Page extract:
----

Goal #2: Don't put all my eggs in one basket. And don't keep them hidden either.

And now I come to what might be my hamartia. My tragic flaw. The one that brings about my downfall. Macbeth's was hubris. Oedipus' was arrogance. Frankenstein's was curiosity. Hamlet's was indecisiveness. Mine might be the fact that I am so forgiving. I am usually not one to get offended very easily. I just don't let things bother me. I don't take them personally. But sometimes it does happen. Sometimes someone does or says something that really hurts. Or really makes me just angry. Or simply annoys me. When such an offense happens, I leave. I go somewhere to be by myself and think for a bit. Then I usually go and find a friend who I can talk to. I vent to them. Sometimes all I have to do is simply tell them, "This person is driving me crazy." Or, "I'm really quite ticked at so-and-so." After I've had some time alone to think about whatever it is and then vented to someone, it's out of my system. Offense is gone. I can go back to that person and be completely fine with them. The process is always the same. No matter if someone just keeps relentlessly teasing me about something I don't find funny or if they do something that hurts me bad enough to make me bawl my eyes out and have to go for a midnight ice cream run. In the end they are always forgiven and I don't ever make any mention of the offense again and there's no resentment. You might be thinking, wait, how is this a flaw? What, she's too forgiving? Is that possible? Is it possible for someone to be too forgiving? The Savior did tell us that we should forgive someone not only once, not even only seven times, but seventy times seven. But, is there something wrong when I don't ever address the wrongdoer? Especially when it is something more serious that makes me cry? I don't cry too often. Only when I'm really hurting. So if someone makes me cry, should I just go through my normal process and shrug it off with no mention of it? Or should I go to that person and make them aware that they did hurt me? It’s quite a confusing dilemma in my head. Or is it better just to not ever talk about it so it can’t ever be brought up again in the future to make things worse? But then of course there’s the big threat that the person will do the same thing to make me upset because they won’t know that it’s wrong of them to do that. I might put trust in someone who really doesn’t deserve my trust. Oh, so confusing. Too forgiving? Possibly possible. I think I've figured out what it is that I need to work on.

Goal #3: Do not place trust and forgiveness hand in hand.

I think it's important for us to recognize our own character flaws. Perhaps next time you're in a literature class studying some classic novel or play and you start discussing what the main character's problem is you'll think of your own character and what you could do to improve it. You haven't doomed yourself to an awful fate just yet. Your story is far from the end.

----

Saved data entries:
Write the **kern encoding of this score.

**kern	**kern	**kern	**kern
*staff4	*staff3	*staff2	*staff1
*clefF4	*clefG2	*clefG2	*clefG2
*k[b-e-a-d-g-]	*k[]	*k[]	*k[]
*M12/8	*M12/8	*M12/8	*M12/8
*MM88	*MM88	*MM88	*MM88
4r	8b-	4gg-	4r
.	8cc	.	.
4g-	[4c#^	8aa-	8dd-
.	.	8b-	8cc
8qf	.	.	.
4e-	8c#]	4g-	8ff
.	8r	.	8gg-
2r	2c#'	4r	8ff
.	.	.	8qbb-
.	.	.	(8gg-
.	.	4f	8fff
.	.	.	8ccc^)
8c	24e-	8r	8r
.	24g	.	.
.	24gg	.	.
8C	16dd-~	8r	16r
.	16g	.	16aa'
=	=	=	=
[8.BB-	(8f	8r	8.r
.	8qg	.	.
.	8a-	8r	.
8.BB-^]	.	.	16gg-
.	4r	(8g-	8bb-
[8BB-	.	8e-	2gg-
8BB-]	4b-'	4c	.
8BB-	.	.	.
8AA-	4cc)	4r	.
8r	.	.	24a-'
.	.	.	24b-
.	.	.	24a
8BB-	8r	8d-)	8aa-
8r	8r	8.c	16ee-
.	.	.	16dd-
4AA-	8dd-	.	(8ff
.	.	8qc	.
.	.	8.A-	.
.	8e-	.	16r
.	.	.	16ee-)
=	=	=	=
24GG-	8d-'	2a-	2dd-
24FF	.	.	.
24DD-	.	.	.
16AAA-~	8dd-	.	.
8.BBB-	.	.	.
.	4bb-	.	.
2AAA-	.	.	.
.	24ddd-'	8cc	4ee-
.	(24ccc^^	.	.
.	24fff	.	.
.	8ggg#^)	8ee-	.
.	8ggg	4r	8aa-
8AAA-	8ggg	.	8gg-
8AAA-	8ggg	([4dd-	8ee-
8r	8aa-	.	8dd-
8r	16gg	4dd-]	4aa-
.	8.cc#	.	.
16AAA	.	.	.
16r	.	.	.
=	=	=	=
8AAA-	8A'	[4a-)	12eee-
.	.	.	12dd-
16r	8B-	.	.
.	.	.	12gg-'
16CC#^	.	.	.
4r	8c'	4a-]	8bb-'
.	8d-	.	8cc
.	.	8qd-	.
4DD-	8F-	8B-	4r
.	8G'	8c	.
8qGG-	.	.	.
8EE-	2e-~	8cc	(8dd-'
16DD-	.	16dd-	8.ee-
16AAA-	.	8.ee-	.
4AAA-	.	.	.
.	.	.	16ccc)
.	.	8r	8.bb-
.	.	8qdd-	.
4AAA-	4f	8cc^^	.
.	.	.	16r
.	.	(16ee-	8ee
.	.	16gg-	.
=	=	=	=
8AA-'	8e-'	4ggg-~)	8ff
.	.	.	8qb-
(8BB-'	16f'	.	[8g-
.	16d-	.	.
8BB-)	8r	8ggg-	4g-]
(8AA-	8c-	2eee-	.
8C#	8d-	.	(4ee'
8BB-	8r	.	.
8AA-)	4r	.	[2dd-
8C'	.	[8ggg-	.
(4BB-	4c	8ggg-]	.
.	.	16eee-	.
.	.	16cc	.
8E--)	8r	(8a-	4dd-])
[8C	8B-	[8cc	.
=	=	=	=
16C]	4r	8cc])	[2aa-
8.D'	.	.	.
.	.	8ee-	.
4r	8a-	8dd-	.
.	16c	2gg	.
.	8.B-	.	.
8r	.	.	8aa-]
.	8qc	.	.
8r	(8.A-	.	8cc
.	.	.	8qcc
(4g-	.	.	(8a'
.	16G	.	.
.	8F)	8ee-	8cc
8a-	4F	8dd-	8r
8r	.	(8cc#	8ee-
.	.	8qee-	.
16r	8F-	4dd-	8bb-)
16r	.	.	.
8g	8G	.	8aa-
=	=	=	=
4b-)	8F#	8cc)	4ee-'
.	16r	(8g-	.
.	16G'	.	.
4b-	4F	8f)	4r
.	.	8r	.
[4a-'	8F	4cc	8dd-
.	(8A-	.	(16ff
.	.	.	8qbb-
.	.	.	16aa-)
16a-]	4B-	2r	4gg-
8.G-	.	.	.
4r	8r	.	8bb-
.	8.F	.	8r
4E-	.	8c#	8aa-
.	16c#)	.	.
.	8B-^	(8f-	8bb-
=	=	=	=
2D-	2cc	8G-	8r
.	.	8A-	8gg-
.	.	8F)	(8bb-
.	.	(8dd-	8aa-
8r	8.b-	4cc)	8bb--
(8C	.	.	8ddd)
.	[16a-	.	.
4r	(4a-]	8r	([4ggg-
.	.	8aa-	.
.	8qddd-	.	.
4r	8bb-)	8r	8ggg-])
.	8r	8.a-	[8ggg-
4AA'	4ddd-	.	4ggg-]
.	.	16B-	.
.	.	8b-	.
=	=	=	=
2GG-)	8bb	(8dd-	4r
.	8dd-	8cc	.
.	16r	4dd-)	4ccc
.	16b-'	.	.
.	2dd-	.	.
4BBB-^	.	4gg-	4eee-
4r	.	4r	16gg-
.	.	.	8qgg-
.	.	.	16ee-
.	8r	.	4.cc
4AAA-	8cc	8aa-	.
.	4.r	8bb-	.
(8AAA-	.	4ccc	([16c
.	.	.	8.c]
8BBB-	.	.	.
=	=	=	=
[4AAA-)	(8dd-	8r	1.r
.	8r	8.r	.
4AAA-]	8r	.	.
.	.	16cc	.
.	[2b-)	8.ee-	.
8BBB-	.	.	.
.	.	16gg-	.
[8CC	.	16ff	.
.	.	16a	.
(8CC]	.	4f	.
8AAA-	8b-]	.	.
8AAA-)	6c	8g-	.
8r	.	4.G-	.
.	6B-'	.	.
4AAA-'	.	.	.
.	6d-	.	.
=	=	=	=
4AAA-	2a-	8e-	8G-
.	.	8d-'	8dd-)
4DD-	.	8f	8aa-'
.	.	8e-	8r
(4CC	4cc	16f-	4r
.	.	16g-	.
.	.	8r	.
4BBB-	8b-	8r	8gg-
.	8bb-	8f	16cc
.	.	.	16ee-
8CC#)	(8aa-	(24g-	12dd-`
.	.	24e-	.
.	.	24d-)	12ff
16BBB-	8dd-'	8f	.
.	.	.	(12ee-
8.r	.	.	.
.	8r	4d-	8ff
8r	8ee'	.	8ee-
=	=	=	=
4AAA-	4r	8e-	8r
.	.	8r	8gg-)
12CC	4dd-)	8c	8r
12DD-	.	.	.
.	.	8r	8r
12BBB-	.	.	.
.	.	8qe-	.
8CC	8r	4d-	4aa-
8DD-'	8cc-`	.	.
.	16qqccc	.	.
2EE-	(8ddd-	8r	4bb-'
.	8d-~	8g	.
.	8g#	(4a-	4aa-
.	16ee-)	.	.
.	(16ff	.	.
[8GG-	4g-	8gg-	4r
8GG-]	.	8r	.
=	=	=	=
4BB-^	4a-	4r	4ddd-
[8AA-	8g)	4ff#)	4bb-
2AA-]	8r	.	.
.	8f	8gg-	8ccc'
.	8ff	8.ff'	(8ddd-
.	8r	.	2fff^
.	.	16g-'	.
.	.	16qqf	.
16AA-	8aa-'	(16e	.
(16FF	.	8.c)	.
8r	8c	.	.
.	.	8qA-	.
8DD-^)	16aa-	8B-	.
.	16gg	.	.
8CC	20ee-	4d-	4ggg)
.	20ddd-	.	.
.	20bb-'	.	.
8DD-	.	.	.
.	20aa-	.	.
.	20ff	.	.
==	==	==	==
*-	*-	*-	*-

----

Assignment:
Please answer these three questions about the text on being too forgiving:
(a) What flaw does it give for Macbeth?
(b) What does Goal #3 state?
(c) In the closing paragraph, what kind of class is named as a place where the reader might think of their own character?
The items have nothing to do with this.

Result for this exercise:
(a) Hubris.
(b) "Do not place trust and forgiveness hand in hand."
(c) A literature class.